#### [What to do]
From the listing below, pull out all lines with "round" in them.
___ Available records
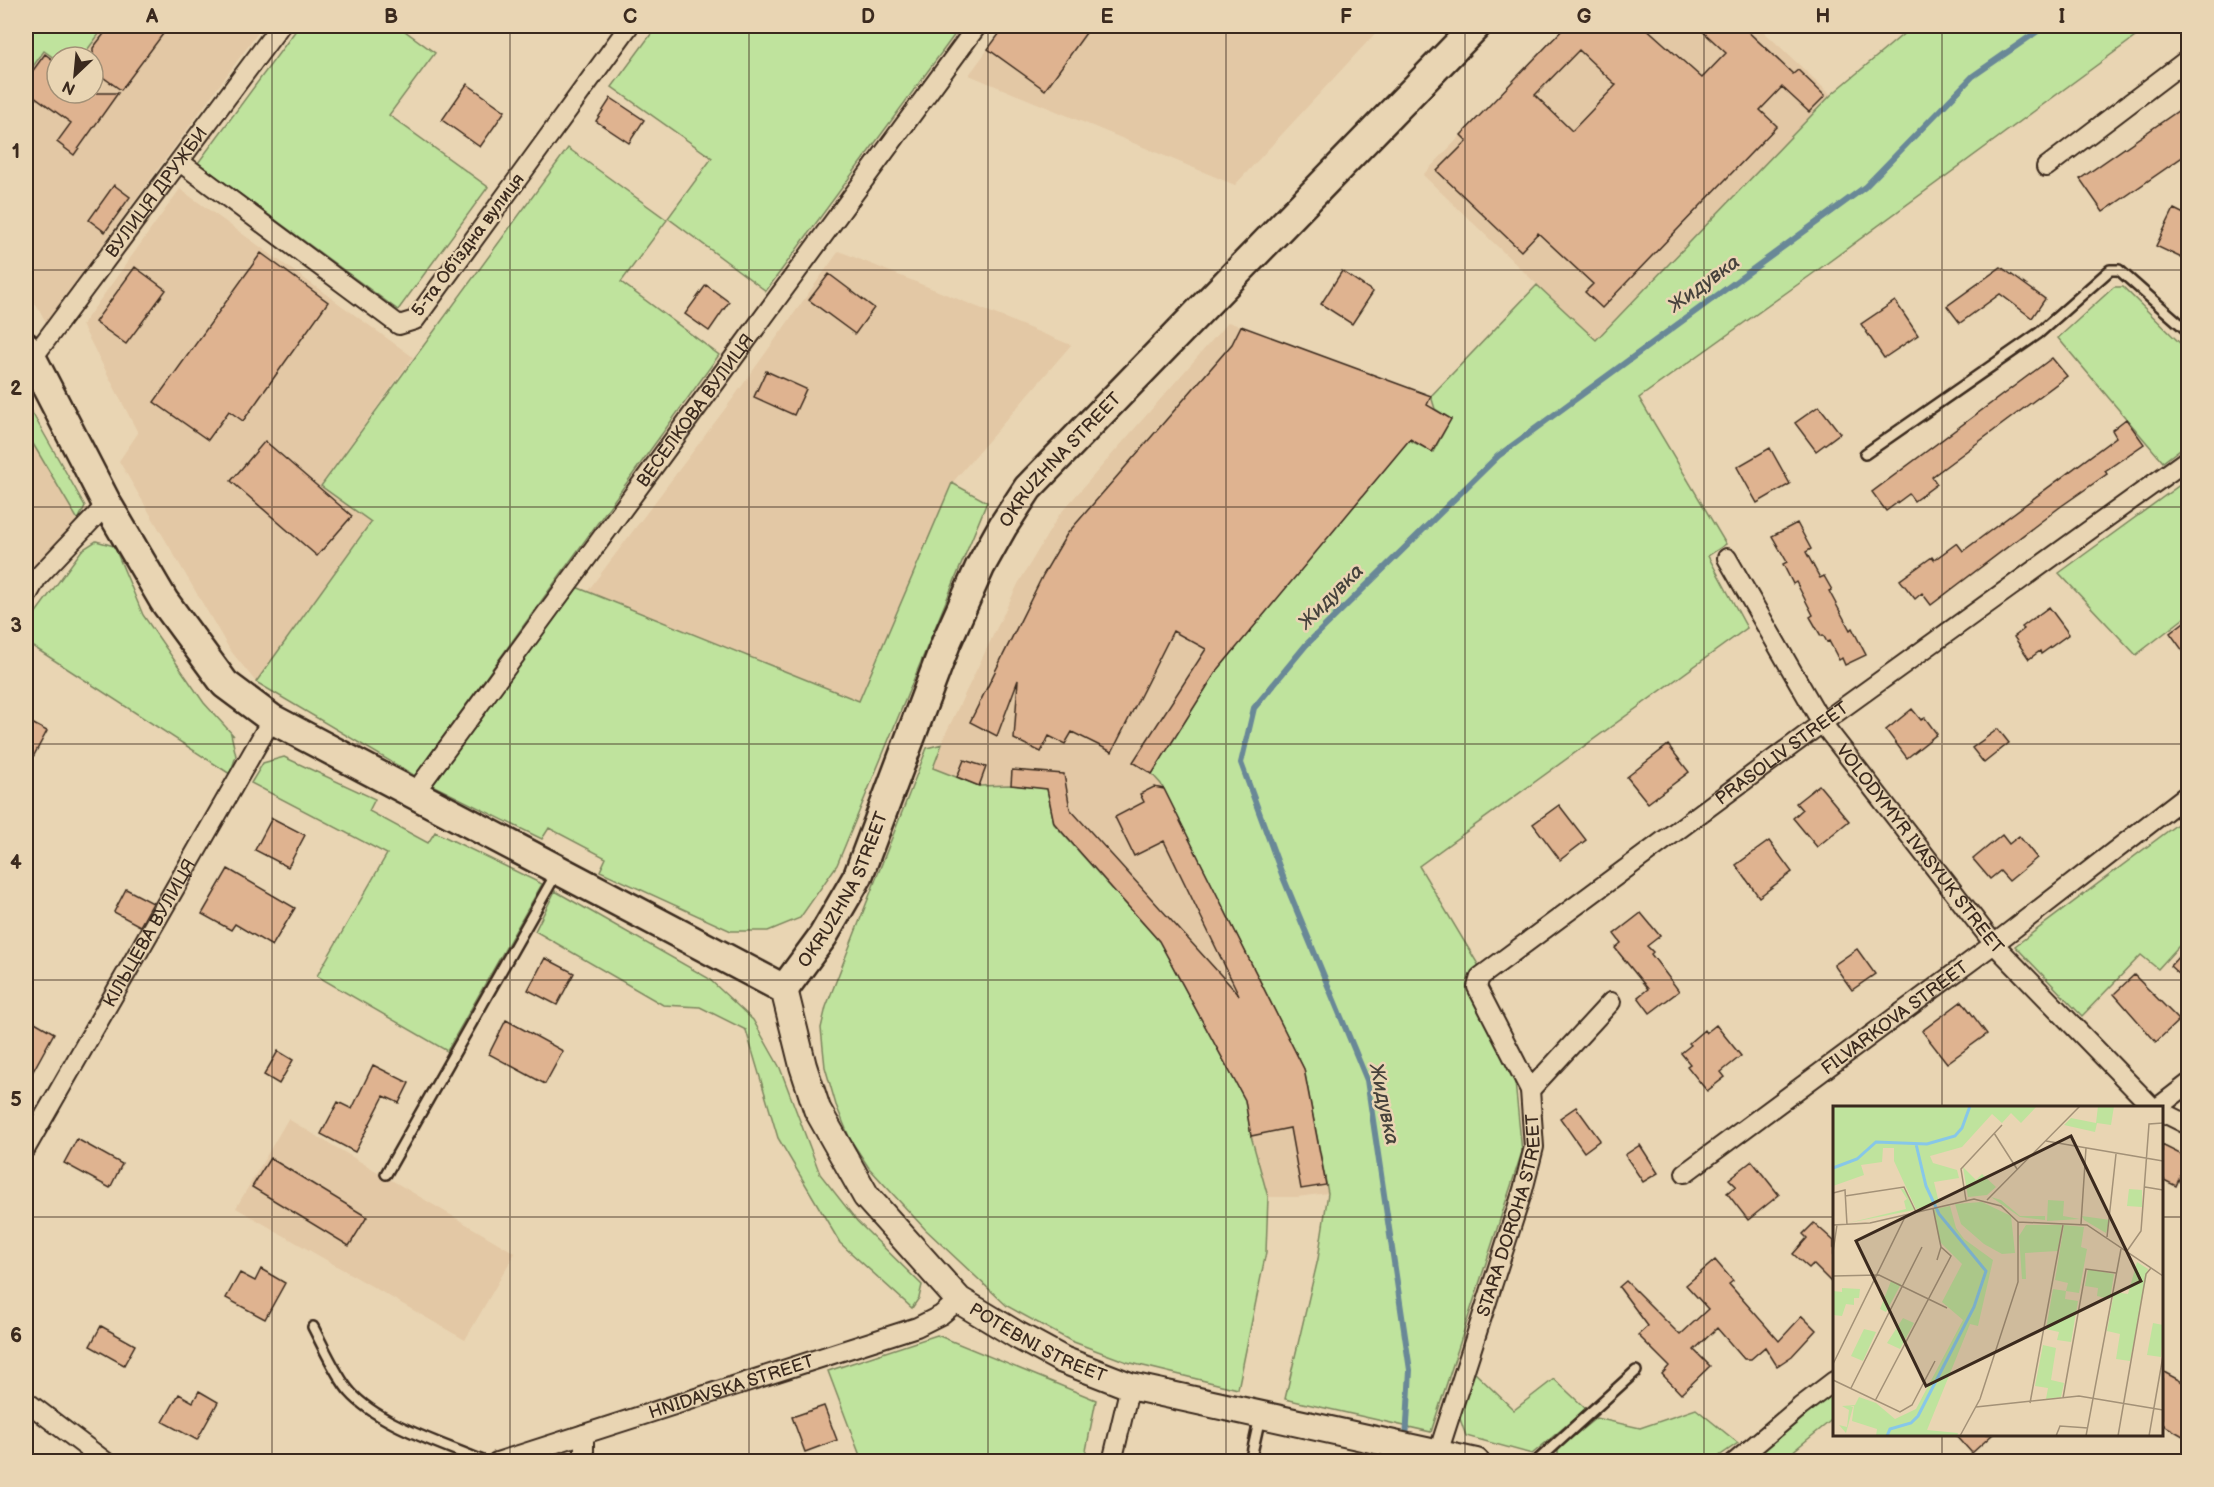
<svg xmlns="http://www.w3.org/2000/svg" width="2214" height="1487" viewBox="0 0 2214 1487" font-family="'Balsamiq Sans',sans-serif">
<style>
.built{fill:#e3c8a5}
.green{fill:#bfe39d;stroke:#7d865e;stroke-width:1.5}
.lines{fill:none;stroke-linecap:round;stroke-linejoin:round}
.stream{stroke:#698897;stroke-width:6}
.building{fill:#dfb390;stroke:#3b2a1e;stroke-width:1.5;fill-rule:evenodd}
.lane-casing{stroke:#3b2a1e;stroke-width:14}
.street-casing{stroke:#3b2a1e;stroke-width:22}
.secondary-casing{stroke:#3b2a1e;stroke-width:30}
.primary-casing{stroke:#3b2a1e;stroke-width:33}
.lane{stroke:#e9d5b3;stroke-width:9}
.street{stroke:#e9d5b3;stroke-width:18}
.secondary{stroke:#e9d5b3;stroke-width:26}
.primary{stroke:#e9d5b3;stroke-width:28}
.grid{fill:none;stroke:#3b2a1e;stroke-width:1.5;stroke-opacity:0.55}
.labels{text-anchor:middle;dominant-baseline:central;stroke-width:5;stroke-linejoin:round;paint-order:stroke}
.street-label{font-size:18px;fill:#3b2a1e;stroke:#e9d5b3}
.water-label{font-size:20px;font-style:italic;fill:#46423c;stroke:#e9d5b3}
.inset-river{fill:none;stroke:#87c7e8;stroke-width:3}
.inset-road{fill:none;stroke:#a39177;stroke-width:1.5}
.view{fill:#3b2a1e;fill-opacity:0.15;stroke:#3b2a1e;stroke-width:3}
.inset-edge{fill:none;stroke:#3b2a1e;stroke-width:3}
.neatline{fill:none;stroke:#3b2a1e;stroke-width:2}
.grid-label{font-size:20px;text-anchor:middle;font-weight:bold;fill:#3b2a1e}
</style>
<rect width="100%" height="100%" fill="#e9d5b3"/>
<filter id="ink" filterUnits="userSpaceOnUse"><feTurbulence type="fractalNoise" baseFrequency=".0167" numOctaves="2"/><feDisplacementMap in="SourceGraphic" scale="12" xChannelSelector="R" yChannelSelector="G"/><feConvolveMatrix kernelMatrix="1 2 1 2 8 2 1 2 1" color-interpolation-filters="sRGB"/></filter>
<g filter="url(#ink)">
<path class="built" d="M105,26h158l-217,296 -20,-34v-212l18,-25 13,9v33h36v-36h-11z
M1005,26h377l-147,159 -266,-110z
M1566,26h192l73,69 -235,246 -173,-166z
M180,189l233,168 -92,128 50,37 -115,160 -26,-32 -111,-189 19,-28 -56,-108z
M839,251l232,94 -119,138 -93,219 -272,-110 147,-195z
M1228,322l203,74 4,13 16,10 -19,33 -16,-9 -264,331 9,10 143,285 24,124 -31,4h-29l-17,-61 -92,-195 -105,-117 -7,-36 -36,-3 -32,1 -46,-18 12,-33 73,-151 41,-69z
M26,432l52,88 -51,54 -1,-2z
M288,1119l227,134 -50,87 -229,-132z"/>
<path class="green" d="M26,26h79l-23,31h-25v3l-13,-9 -18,25z
M299,26h99l37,27 -46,62 99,72 -90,123 -200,-147z
M657,26h304l-195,265 -98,-73 44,-60 -100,-71z
M1913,26h237l-339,249 -172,123 87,146 -18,12 39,72 -328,238 60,100 -7,5 -4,13 47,98 7,70 -91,280 -146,-33 33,-140 10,-66 -24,-124 -143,-285 -9,-10 64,-102 193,-232 24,12 18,-33 -16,-10 -4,-13 106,-111 59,55 235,-245z
M568,148l99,72 -46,62 98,73 -289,400 -13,22 -161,-95 115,-160 -50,-36z
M2114,287h9l65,64v92l-25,19 -105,-124z
M26,402l59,104 -7,14 -52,-88z
M2188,479v136l-52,40 -77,-82z
M952,483l35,19 -150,363 -37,53 -32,13h-37l-131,-60 6,-13 -57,-30 -7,11 -110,-54 144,-198 283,114z
M96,541l18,5 29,69 61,88 30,33 -3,-2 5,22 -6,18 -204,-132v-16l56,-76z
M942,744l-9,24 46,18 32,-1 36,3 7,36 105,117 86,159 6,36 17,61 -2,55 -28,137 -111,-27 -56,-21 -64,-35 -82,-77 -56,-61 -19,-29 -14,-34 -11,-38 -4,-39 5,-21 101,-259z
M284,757l91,42 -6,12 59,32 7,-11 107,52 -95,167 -130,-75 70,-122 -136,-71 12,-20z
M2188,816v120l-30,33 -17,-14 -59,61 -67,-70z
M555,891l153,87 45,42 27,48 40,106 37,47 65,64 -3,13 -7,10 -72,-65 -62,-105 -32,-108 -46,-23 -37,-2 -128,-74z
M937,1335l159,65 -12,61h-222l-34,-90z
M1474,1372l40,38 40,-31 32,30 -54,45 -66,-18 -7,-20z
M1834,1392v26l-53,43 -37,1z
M1696,1409l42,34 -26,18 -137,1 -17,-4v-9l38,-31 44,10z"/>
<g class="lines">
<path class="stream" d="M1406,1441l4,-71 -43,-290 -84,-203 -42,-114 13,-55 52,-63 192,-189 367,-269 108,-111 72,-50"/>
</g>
<path class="building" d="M110,26h59l-48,64 -28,-20v-22z
M1005,26h86l-46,64 -57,-41z
M1566,26h78l58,52 24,-25 -29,-27h45l51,48 5,-4 27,26 -16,16 -27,-25 -22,23 17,16 -175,182 -17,-16 8,-8 -55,-51 -17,18 -84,-80 30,-30 -6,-6zM1579,50l37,35 -44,46 -37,-36z
M45,54l12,9v30h61l-44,62 -17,-13 14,-19 -45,-33v-10z
M467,84l38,27 -25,36 -38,-27z
M611,98l33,22 -15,23 -33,-22z
M2188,104v49l-85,59 -23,-33z
M114,185l16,12 -25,35 -16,-12z
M2174,209l14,7v45l-32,-15z
M261,253l67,49 -85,119 -14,-10 -21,29 -54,-38z
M135,267l31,23 -40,54 -31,-22z
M2001,267l44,32 -13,19 -32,-24 -40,29 -13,-17z
M1342,271l31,21 -21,32 -31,-20z
M829,274l45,34 -19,26 -46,-34z
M706,285l23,17 -20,29 -24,-17z
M1895,301l23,34 -34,23 -23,-34z
M1241,326l190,70 -4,9 24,14 -19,33 -22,-13 -194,233 -64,102 -19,-12 73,-113 -33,-18 -61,121 -40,-20 -7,12 -16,-8 -8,16 -27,-13 4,-59 -21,56 -27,-14 73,-147 24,-41 165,-190z
M2052,358l15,18 -134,100 -1,1 5,7 -23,17 -5,-7 -23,17 -14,-19z
M766,371l40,18 -12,26 -40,-18z
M1819,406l21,27 -24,18 -21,-28z
M2126,419l18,25 -39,27 2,3 -47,33 -129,98 -9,-12 -7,6 -15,-19 32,-23 2,3 23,-17 6,8 153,-114 -4,-7z
M265,441l87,75 -35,40 -86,-75z
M1770,448l20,36 -33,19 -20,-36z
M1797,523l14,26 -5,3 14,26 4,-2 8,14 -3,1 21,39 2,-2 14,27 -21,10 -3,-7 -3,2 -10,-19 -2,1 -4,-7 -2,1 -11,-19 3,-2 -17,-33 -3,2 -10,-20 4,-2 -15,-26z
M2049,607l20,27 -28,20 -1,-3 -11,8 -15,-22 10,-8 -2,-2z
M2188,619v39l-18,-25z
M1912,709l9,11 4,-2 12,16 -30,24 -21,-28z
M26,720l21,11 -21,39z
M1998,729l11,14 -25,20 -12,-15z
M1668,745l21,27 -41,31 -21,-26z
M964,760l22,7 -7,19 -22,-9z
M1012,770l52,4 6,35 169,186 -75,-154 -30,15 -19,-39 29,-15 -4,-8 14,-7 10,2 140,280 22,116 -25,4 -11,-61 -39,8 -6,-36 -86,-159 -105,-118 -7,-34 -36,-4z
M1819,785l30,36 -32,26 -24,-29 9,-8 -6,-7z
M1559,805l27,35 -26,20 -27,-36z
M272,818l33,17 -17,32 -33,-17z
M2002,835l7,9 10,-8 18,22 -28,23 -9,-10 -10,8 -17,-20z
M1769,841l23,31 -33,25 -23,-32z
M228,869l67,39 -23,38 -37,-22 -4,6 -29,-16z
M126,889l27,14 -13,23 -26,-14z
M1641,913l19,23 -13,10 6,6 -2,2 28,37 -29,22 -12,-16 10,-8 -33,-41 6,-5 -7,-9z
M1857,949l18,25 -23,16 -18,-25z
M2180,955l8,7v20l-18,-16z
M545,958l29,15 -17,32 -29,-15z
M2134,975l45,45 -23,22 -42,-48z
M1962,1001l25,33 -40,29 -25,-32z
M26,1017l28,16 -28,51z
M506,1020l57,31 -18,33 -56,-30z
M1716,1025l25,31 -20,16 4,5 -18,14 -20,-25 3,-2 -9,-11 10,-8 -2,-2 15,-13 2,3z
M278,1051l15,9 -14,24 -15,-9z
M373,1065l36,18 -10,20 -15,-7 -29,56 -34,-18 17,-32 14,7z
M1576,1107l24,33 -16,12 -24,-34z
M77,1139l45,25 -12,24 -46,-25z
M1640,1145l18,28 -15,9 -18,-27z
M2162,1145l26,13 -12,28 -14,-7z
M270,1158l97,59 -18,29 -97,-59z
M1752,1161l27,34 -31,25 -21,-27 9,-7 -7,-7z
M1814,1223l20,18v44l-21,-21 -4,4 -16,-14 14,-16 -4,-4z
M1715,1260l18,21 -4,3 50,57 23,-25 14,14 -24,26 -15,10 -12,-19 -14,12h-7l-27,-31 -23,22 16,16 -29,28 -19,-20 7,-8 -31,-31 10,-9 -29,-39 7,-6 54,54 28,-26 -22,-24z
M261,1269l24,14 -20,36 -39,-21 14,-25 15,8z
M101,1326l34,19 -11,20 -34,-19z
M2162,1371l26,14v54l-26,-15z
M199,1391l19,11 -21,38 -34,-18 16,-28 14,8z
M824,1406l13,34 -32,12 -13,-35z
M1955,1434h38l-21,19z"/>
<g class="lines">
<defs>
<path id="lane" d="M1865,454l174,-121 71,-63h9l69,61
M386,1174l171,-302
M313,1327c9,17 24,51 37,65 29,33 94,52 135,70
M1250,1462l10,-45
M1536,1462l100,-91"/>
<g id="street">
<path d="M180,162l219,163 16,-5 214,-294"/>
<path d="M2046,167l142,-108"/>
<path id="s1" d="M32,359l248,-333"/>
<path id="s2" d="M1727,558l95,165 172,221 159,164"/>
<path d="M26,598l11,-20 70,-74"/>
<path id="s3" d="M413,795l564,-769"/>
<path d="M1530,1090l81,-88"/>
<path d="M2157,1108l31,-24"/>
<path d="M2162,1112l26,13"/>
<path id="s4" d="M26,1148l246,-429"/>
<path id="s5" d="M1685,1173l309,-229 194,-150"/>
<path d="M26,1401l80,61"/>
<path d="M584,1434v28"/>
<path id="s6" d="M1438,1453l85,-263 11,-43 -4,-57 -53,-103 3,-10 342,-254 366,-264"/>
<path id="s7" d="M497,1462l420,-135 24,-12 18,-15"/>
<path d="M1112,1462l18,-76"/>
<path d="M1735,1462l65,-55 34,-26"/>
</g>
<g id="secondary">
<path id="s8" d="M784,989l19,77 14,43 49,87 93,104 58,35 46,25 67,26 346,76"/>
</g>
<g id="primary">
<path id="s9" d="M26,347l81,157 57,97 61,83 47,35 512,270 39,-53 35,-60 88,-233 34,-76 23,-41 25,-38 448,-462"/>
</g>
</defs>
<use href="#lane" class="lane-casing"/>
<use href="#street" class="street-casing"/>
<use href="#secondary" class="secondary-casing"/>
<use href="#primary" class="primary-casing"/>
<use href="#lane" class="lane"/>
<use href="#street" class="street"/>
<use href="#secondary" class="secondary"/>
<use href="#primary" class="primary"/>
</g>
</g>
<path class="grid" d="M272,26v1436M510,26v1436M749,26v1436M988,26v1436M1226,26v1436M1465,26v1436M1704,26v1436M1942,26v1082M26,270h2162M26,507h2162M26,744h2162M26,980h2162M26,1217h1808M2162,1217h26M1942,1434v28"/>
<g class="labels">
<g class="street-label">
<text stroke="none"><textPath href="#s1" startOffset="208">ВУЛИЦЯ ДРУЖБИ</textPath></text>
<text transform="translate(468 245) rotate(-53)">5-та Обʼїздна вулиця</text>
<text stroke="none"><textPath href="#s3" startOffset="477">ВЕСЕЛКОВА ВУЛИЦЯ</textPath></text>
<text stroke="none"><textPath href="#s9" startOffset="1632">OKRUZHNA STREET</textPath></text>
<text stroke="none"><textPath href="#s6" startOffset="880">PRASOLIV STREET</textPath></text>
<text stroke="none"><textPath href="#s2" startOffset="350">VOLODYMYR IVASYUK STREET</textPath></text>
<text stroke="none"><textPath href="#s9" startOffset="1146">OKRUZHNA STREET</textPath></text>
<text stroke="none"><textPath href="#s4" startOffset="248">КІЛЬЦЕВА ВУЛИЦЯ</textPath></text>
<text stroke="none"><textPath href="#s5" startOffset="261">FILVARKOVA STREET</textPath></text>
<text stroke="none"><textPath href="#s6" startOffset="249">STARA DOROHA STREET</textPath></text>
<text stroke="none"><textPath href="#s8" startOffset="454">POTEBNI STREET</textPath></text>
<text stroke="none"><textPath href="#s7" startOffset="246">HNIDAVSKA STREET</textPath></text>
</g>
<g class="water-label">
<text transform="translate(1704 284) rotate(-36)">Жидувка</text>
<text transform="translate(1331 597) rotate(-45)">Жидувка</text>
<text transform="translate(1384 1104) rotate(78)">Жидувка</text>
</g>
</g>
<g transform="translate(1833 1106)">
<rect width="330" height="330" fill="#e9d5b3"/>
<path d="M0,0h204l-16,17 -10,-10 -9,10 -10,-9 -30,33 -32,9 3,7 24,7 2,8 -25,4 5,21 -23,6 -22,-48v-13h-11l-1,14 -21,3 3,10 -31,11zM265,0h16l-3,19 -14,-2 -2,9 -31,-7 7,-7 25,5zM130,61l13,13 6,-6 14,13 -9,8 -19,2zM67,82l3,1 3,3 8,18 -66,13 58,-14 -2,-8 3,-2zM296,83l13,1v17l-15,-1zM158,91l10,3 19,16h25v4l-25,-3zM215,94l16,1 -1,15 17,3 -33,2zM149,96l29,14 4,37 -13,1 -18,-10 -23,-20 -6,-20zM117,100l6,22 8,11 29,21 -15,66 -8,-2 -43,106 31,3 -1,3h-81l1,-7 -25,-8 2,-15h-4l3,1 -7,26 -7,-8 8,2 2,-17 -7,-4 13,-1 4,-8 17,6 19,16 21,-10 47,-89 -21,-18 20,-38 -23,-23 -5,-32zM249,110l28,4 -4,13 -22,-13zM193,119h36l-4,26 -33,2 1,26h-4l-3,-43zM231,119l20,2 -3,20 6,2 -8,44 -13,-2 -1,8 13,2 -7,41 -14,-2 2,-8 -13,-3 7,-40 13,2 2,-8 -13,-3zM304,156l11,7 -18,92 -14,-2 4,-25 -13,-3 7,-39 14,2zM255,163l26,5 -4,25 -13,-3 1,-8 -13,-2zM58,175l10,3 -15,28 -6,-3zM9,182l18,1 -1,9h-5v7l-8,-1 -4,12 -9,-1v-24l9,1zM70,212l11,5 -14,26 -13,-6zM320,217l10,2 -2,32 -14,-2zM31,223l12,3 -13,29 -12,-5zM210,239l13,3 -5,32 13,3 -3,14 -15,2 2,-11 -13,-2z" fill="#bfe39d"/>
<path class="inset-river" d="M0,62l24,-9 19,-17 51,2 28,-8 7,-8 8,-22M54,330l3,-7 21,-6 7,-7 56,-109 12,-36 -47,-57 -13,-28 -10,-42"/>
<path class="inset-road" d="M161,27l23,36M213,35l117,20M312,81l18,3M0,87l12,-3 2,35M12,90l59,-9 12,25M133,94l-5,-31 41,-44M154,94l93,-94M100,102l8,39 -4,13M248,118l5,-76M0,119l37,-2 104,-24 27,7 17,16M274,131l9,-83M294,145l14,-20 8,-107 14,-1M0,146l4,-27M0,170l46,-1 68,33M0,258l73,-149M0,274l67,32 12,-7 23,-44M18,282l71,-141M230,292l23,-129 30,4M42,295l76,-145 -10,-9M197,297l33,-178M143,301l103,-11 84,14M127,330l20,-37 38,-117v-60l69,3 76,51M223,330l4,-10 28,2M253,330l35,-187M285,330l28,-162 5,-6M316,330l14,-80"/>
<path class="view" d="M238,30l70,145 -215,105 -70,-145z"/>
<rect width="330" height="330" class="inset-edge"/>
</g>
<rect width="2214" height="1487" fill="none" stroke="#e9d5b3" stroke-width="66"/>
<g transform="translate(75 75) rotate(206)"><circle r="28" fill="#e9d5b3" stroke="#a39177" stroke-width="1.5"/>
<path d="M0-4.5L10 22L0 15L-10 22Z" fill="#3b2a1e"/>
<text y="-9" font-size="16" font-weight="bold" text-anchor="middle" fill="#3b2a1e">N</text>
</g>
<rect x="33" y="33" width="2148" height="1421" class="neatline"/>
<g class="grid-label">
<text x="152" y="23">A</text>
<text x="391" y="23">B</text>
<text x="630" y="23">C</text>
<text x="868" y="23">D</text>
<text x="1107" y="23">E</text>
<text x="1346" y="23">F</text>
<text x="1584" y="23">G</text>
<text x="1823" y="23">H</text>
<text x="2062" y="23">I</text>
<text x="16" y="158">1</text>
<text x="16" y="395">2</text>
<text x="16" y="632">3</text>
<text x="16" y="869">4</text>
<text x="16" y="1106">5</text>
<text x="16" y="1342">6</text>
</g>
</svg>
______
#### [Your solution]
.lines{fill:none;stroke-linecap:round;stroke-linejoin:round}
.labels{text-anchor:middle;dominant-baseline:central;stroke-width:5;stroke-linejoin:round;paint-order:stroke}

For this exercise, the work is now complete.